Retomando o artigo 68, observa-se que as expressões “entrega” e “destinatário final” são centrais para compreensão do local da operação eleito pelo legislador — e, como consequência, da definição do sujeito ativo do IBS-Importação. Logo, causa preocupação que nenhuma das duas esteja adequadamente delimitada no PLP 68, com linguagem precisa e à prova de interpretações plurais.

É inevitável não traçar um paralelo com as discussões travadas no Tema 520. A ausência de delimitação do conceito de “entrega” pode trazer discussões assemelhadas àquelas que envolveram o “ingresso físico” previsto na LC 87/96 e levaram o STF a ampliar o alcance originalmente definido por lei complementar.

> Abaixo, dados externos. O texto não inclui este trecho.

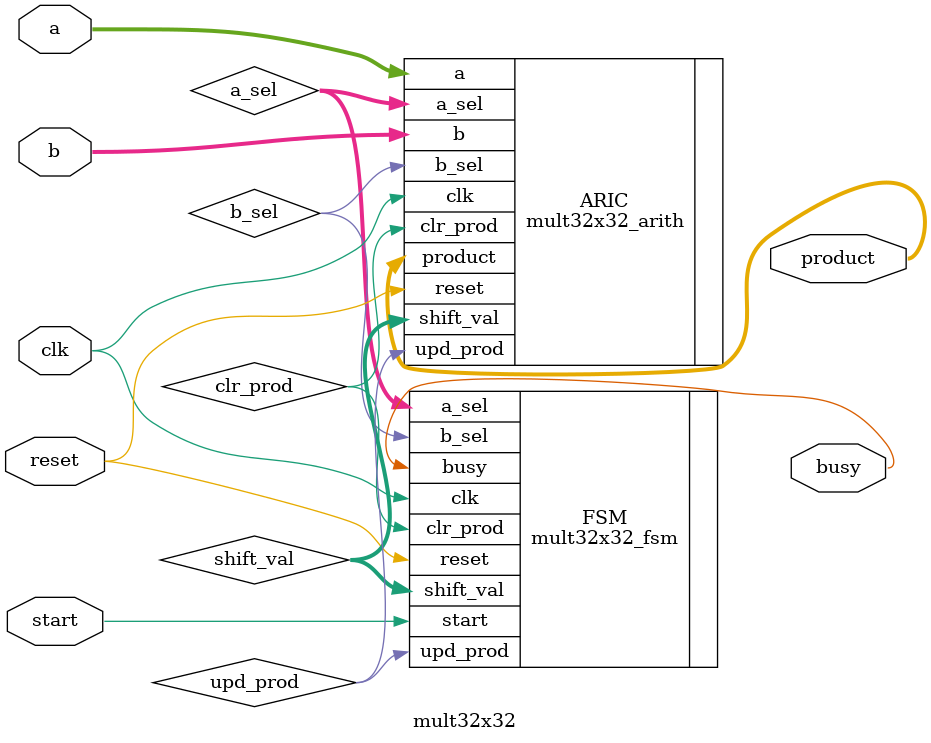
<source format=sv>
module mult32x32 (
    input logic clk,            // Clock
    input logic reset,          // Reset
    input logic start,          // Start signal
    input logic [31:0] a,       // Input a
    input logic [31:0] b,       // Input b
    output logic busy,          // Multiplier busy indication
    output logic [63:0] product // Miltiplication product
);

    logic [1:0] a_sel;
    logic b_sel;
    logic [5:0] shift_val;
    logic upd_prod;
    logic clr_prod ;

    mult32x32_fsm FSM (.clk(clk), .reset(reset), .start(start),.a_sel(a_sel),.b_sel(b_sel),.shift_val(shift_val),.upd_prod(upd_prod),.clr_prod(clr_prod),.busy(busy));
    mult32x32_arith ARIC (.clk(clk), .reset(reset),.a(a),.b(b), .a_sel(a_sel),.b_sel(b_sel),.shift_val(shift_val),.upd_prod(upd_prod),.clr_prod(clr_prod),.product(product));
    
endmodule

</source>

Chama ainda mais atenção a expressão “destinatário final”, pois foi justamente esse conceito que gerou a incongruência entre a argumentação desenvolvida ao longo do acórdão e a decisão naquele caso — e segue gerando interpretações divergentes por parte das autoridades fazendárias estaduais.

Mesmo diante desse histórico, mais uma vez se elege o termo “destinatário” para designar o local da operação de importação, sem maior precisão, como já vivenciado. A qualificação do destinatário como “final” não contorna as possibilidades de interpretações diversas — tanto pelo contribuinte, quanto pelas autoridades fazendárias.

Ainda que se afirme que as discussões de sujeição ativa estariam mitigadas com o novo modelo de tributação — orientado pela tributação no local em que se encontra o consumidor final, que suportará todo o ônus da carga tributária —, isso não endereça as preocupações no caso da importação. Embora a adoção de um único tributo tenha potencial para mitigar os desafios decorrentes dos conflitos de competência [11], isso não resolve inteiramente a etapa de importação.

Quando há importação, já existe um primeiro momento em que se precisa decidir para quem será recolhido o IBS-Importação, independentemente do desdobramento subsequente da cadeia comercial até o local em que se encontra o consumidor final. O consumidor final se percebe em um segundo momento. Isso decorre do momento em que é apurado, hoje, o ICMS-Importação e seguirá de maneira semelhante com o novo sistema. O PLP 68 estabeleceu como fato gerador do IBS-Importação a liberação dos bens submetidos a despacho para consumo [12]. Se o momento do recolhimento é na liberação do bem, pouco importa quem será o seu consumidor final, tornando relevante compreender, na verdade, quem é o destinatário final do artigo 68.

Daí a necessidade de se ter clareza do sujeito ativo, para que outro ente federativo não avoque para si a competência arrecadatória, autuando sob o argumento de quem em seu território ocorreu, de fato, a entrega ou porque ali se encontra o destinatário final. O conflito será ainda mais provável caso existam alíquotas distintas de IBS entre os dois locais (município ou estado) envolvidos — o de desembaraço e o subsequente (e.g. de industrialização, armazenagem, revenda etc.). Afinal, a EC 132 estabeleceu que a alíquota do IBS resultará da soma das alíquotas do estado e do município de destino da operação, podendo cada ente federativo fixar a sua alíquota própria [13]. Logo, é possível que o IBS-Importação tenha alíquotas nominais distintas a depender do estado — e agora também, do município — no qual se entenda que ocorreu a importação.

Conclusão

Diante da relevância da lei complementar como meio para dirimir conflitos de competência e, assim, resguardar a segurança jurídica, sua linguagem deve evitar interpretações que variem conforme critérios de conveniência.

O recente histórico de contencioso envolvendo a matéria (da perspectiva do ICMS-Importação) confirma a necessidade de maior precisão de critérios e clareza de conceitos para que se alcance a previsibilidade necessária à segurança jurídica.

Considerando a atual redação do PLP 68, a previsão contida no artigo 68 não é suficiente para assegurar a competência para exigir o IBS-Importação, podendo seguir como tema que fomenta litigiosidade.